Noah filed a plea in bar asserting that Hampton’s 2019 complaint was time-barred. … After a hearing, the circuit court entered an amended order sustaining Noah’s plea in bar, ruling that naming Michael in the 2018 complaint was a misjoinder, not a misnomer, because Michael and Noah were separate individuals and that Michael’s name was not a misspelling of Noah’s.

“Hampton filed a motion to reconsider, which the circuit court denied. In its final order, the court stated that ‘what is determinative is that Michael Meyer, by [Hampton’s] own admissions in his complaint, is a real person …. Because of this, Michael Meyer was the improper party to be named and sued in the original action because he is a separate individual from Noah Meyer.’ (Emphasis added.)

“We awarded Hampton this appeal.”


“Hampton asserts that the circuit court erred by sustaining Noah’s plea in bar because naming Michael as the driver of the Suburban in his 2018 complaint was a misnomer and Volk controls. He argues that a misnomer occurs when a defendant is properly identified but incorrectly named, and that courts look to the whole complaint to determine whether it adequately identifies the defendant.

“He argues that his 2018 complaint adequately identified the defendant as the driver of the Suburban – i.e., the person who committed the specific, alleged acts at the alleged time and in the alleged place, in the manner alleged, to cause the alleged injuries.

“Only one person drove the Suburban at the time of the collision, running the red light at the specified intersection to collide with the Malibu on the specified date, and that person – whatever his or her name – caused Hampton’s injuries. Consequently, under our holding in Volk, he continues, a new complaint correctly naming Noah after Hampton nonsuited the 2018 complaint that incorrectly named Michael was not time-barred. We agree. …

“Noah argues that the circuit court correctly distinguished this case from Volk. In that case, the plaintiff’s original complaint named the defendant incorrectly by concatenating the first name of the person who drove the vehicle at the time of the collision with the surname of the vehicle’s owner. …

“The result, according to Noah and the circuit court, was the name of a person who did not exist. Noah asserts that this case is different because, as the circuit court noted, Michael does exist. Moreover, Michael was one of the vehicle’s owners. We disagree.

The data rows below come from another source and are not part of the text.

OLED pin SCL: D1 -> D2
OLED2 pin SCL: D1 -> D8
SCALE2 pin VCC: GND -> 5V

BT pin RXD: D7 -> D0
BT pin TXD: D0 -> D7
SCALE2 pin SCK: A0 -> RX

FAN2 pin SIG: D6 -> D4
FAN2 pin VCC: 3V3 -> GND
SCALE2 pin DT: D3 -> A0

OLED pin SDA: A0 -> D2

“The only issue in Volk was that the name created by coupling the driver’s first name with the owner’s surname was not the driver’s correct name. We certainly did not rely on the possibility that no such person existed – a possibility which was not a fact in evidence, and which Hampton asserts is disproved by searching public records – as the reason that the plaintiff’s use of the resulting name was a misnomer.

“Rather, the plaintiff’s use of that incorrect name was a misnomer because the complaint, read as a whole, contained sufficient allegations to identify the proper party defendant even though the incorrect name had been used. …

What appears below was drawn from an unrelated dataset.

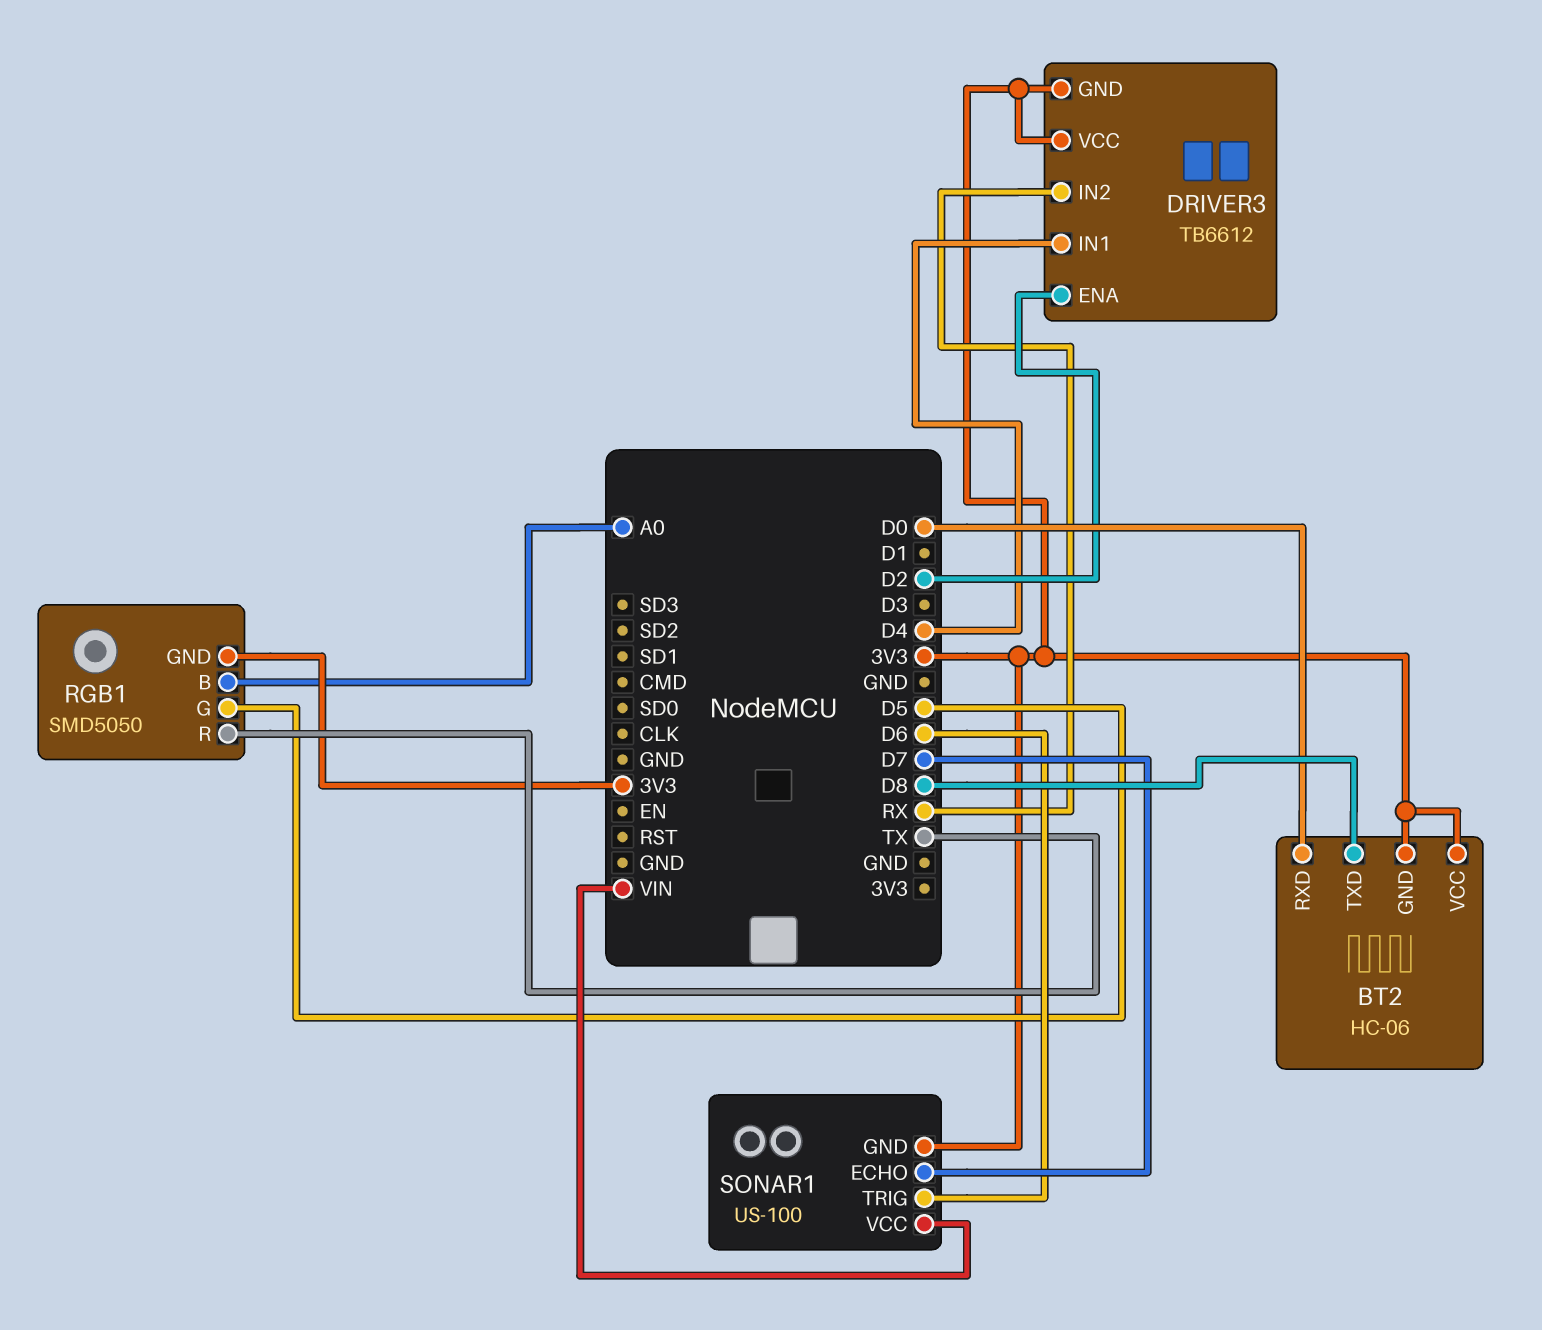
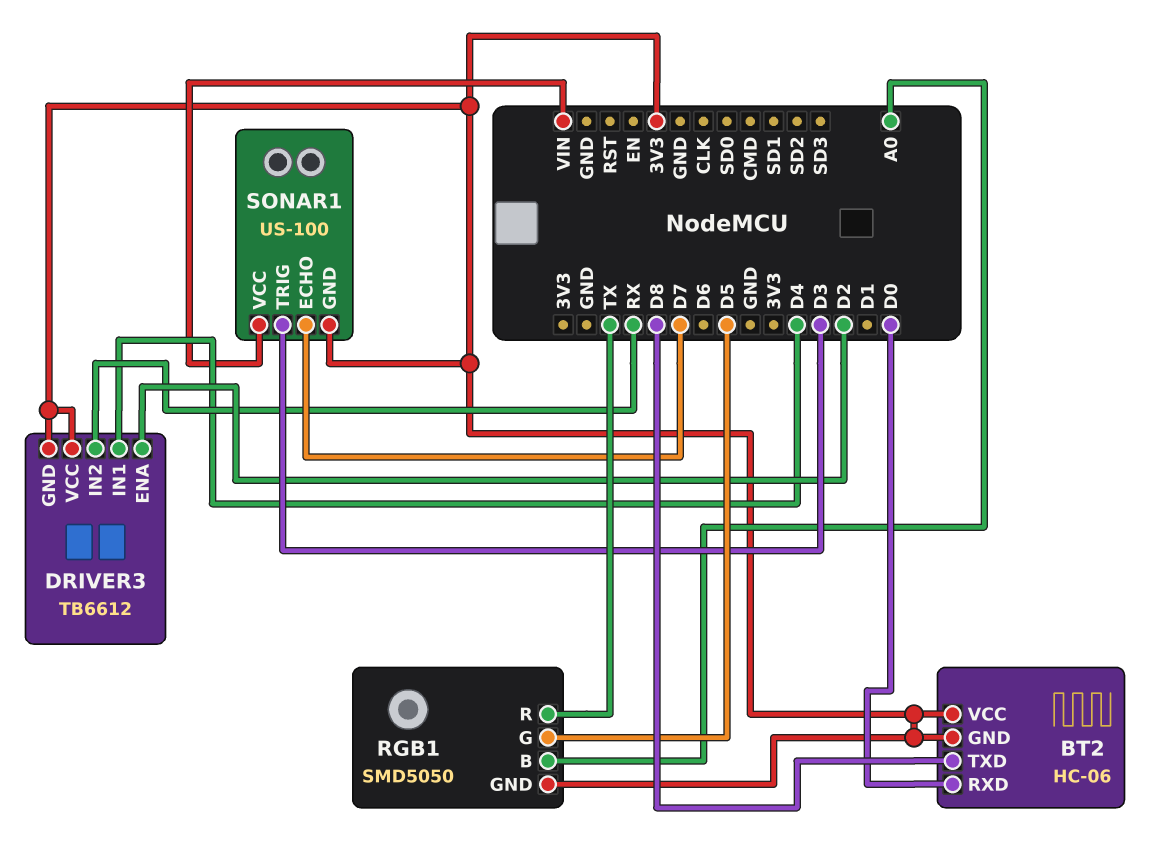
SONAR1 pin TRIG: D6 -> D3

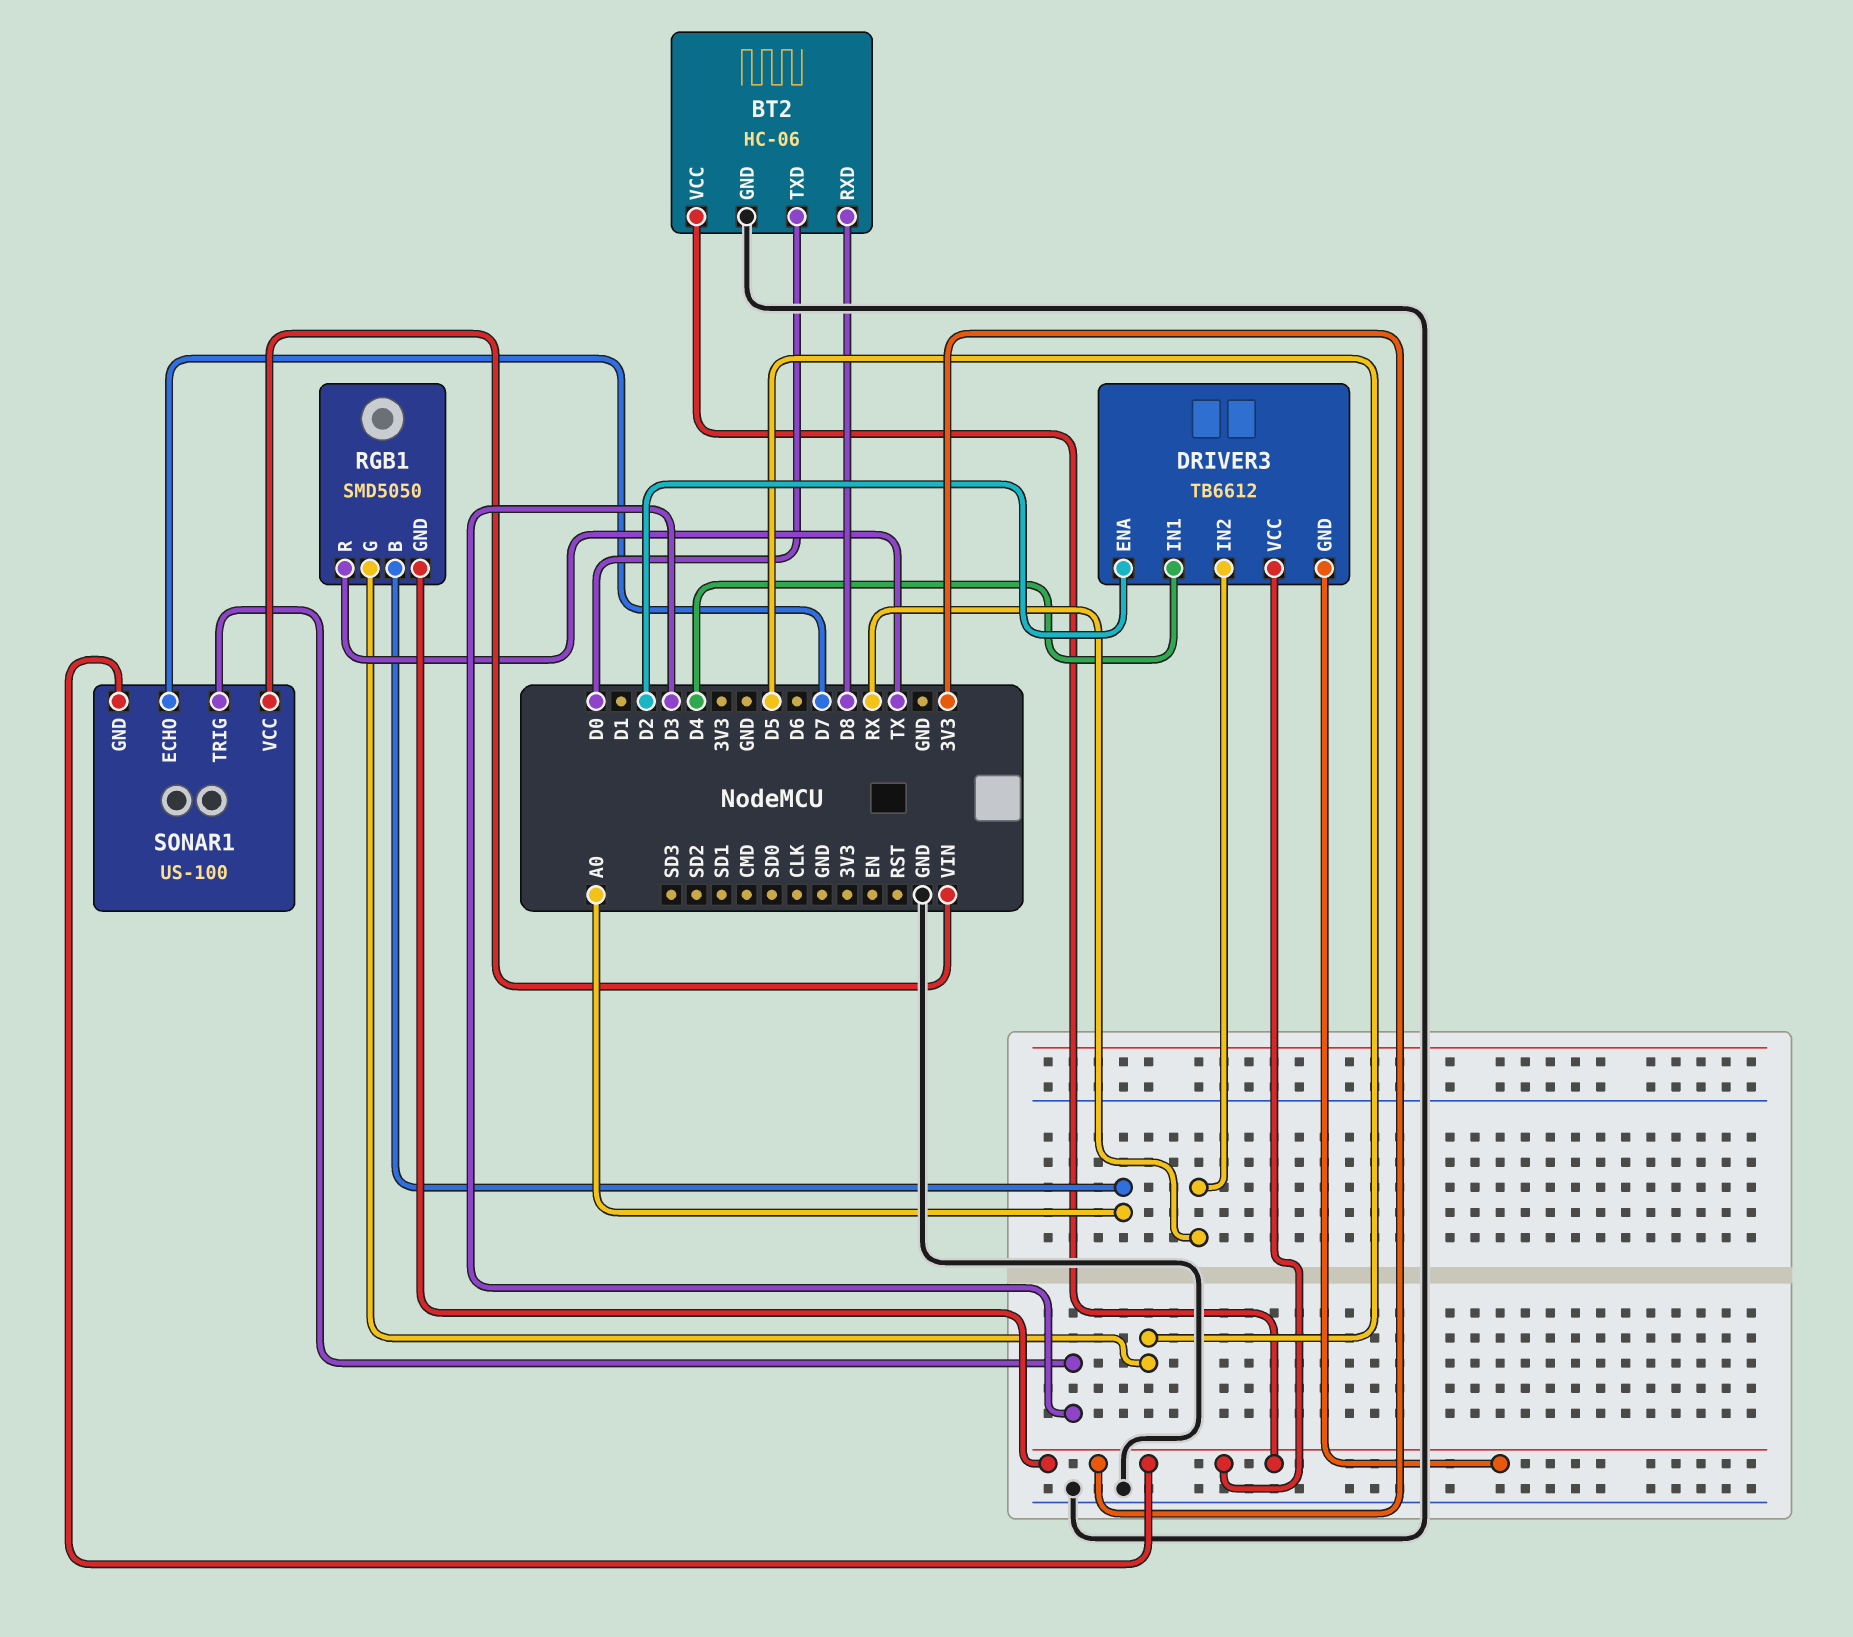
BT2 pin GND: 3V3 -> GND
BT2 pin RXD: D0 -> D8
BT2 pin TXD: D8 -> D0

“The same is true here. It is clear from Hampton’s 2018 complaint that he knew what the cause of action was and who – in terms of the performance of the tortious conduct alleged, from which his claim arose – was the correct defendant for such a cause of action: the driver of the Suburban who allegedly operated it negligently, thereby causing his injuries.

“It is clear that the 2018 complaint correctly identified that entity: the driver. It is clear whom Hampton intended to bring his cause of action for negligent driving against: the driver. Hampton sued the correct person – the driver – but used the wrong name, the one shown in the incorrect police report. Thus, there is no mistake of parties, only one of name. That is a misnomer.”


Hampton v. Meyer, Record No. 191194 (Mims, Kelsey dissenting). Aug. 27, 2020, from the Richmond City Cir. Ct., Juli Mari Porto, Thomas Michael Konvicka for appellant, Henry Stokes Carter, Edward Brandon Ferrell, Kerrigan Catherine Kells O’Malley for appellee. VLW 020-6-057, 30 pp.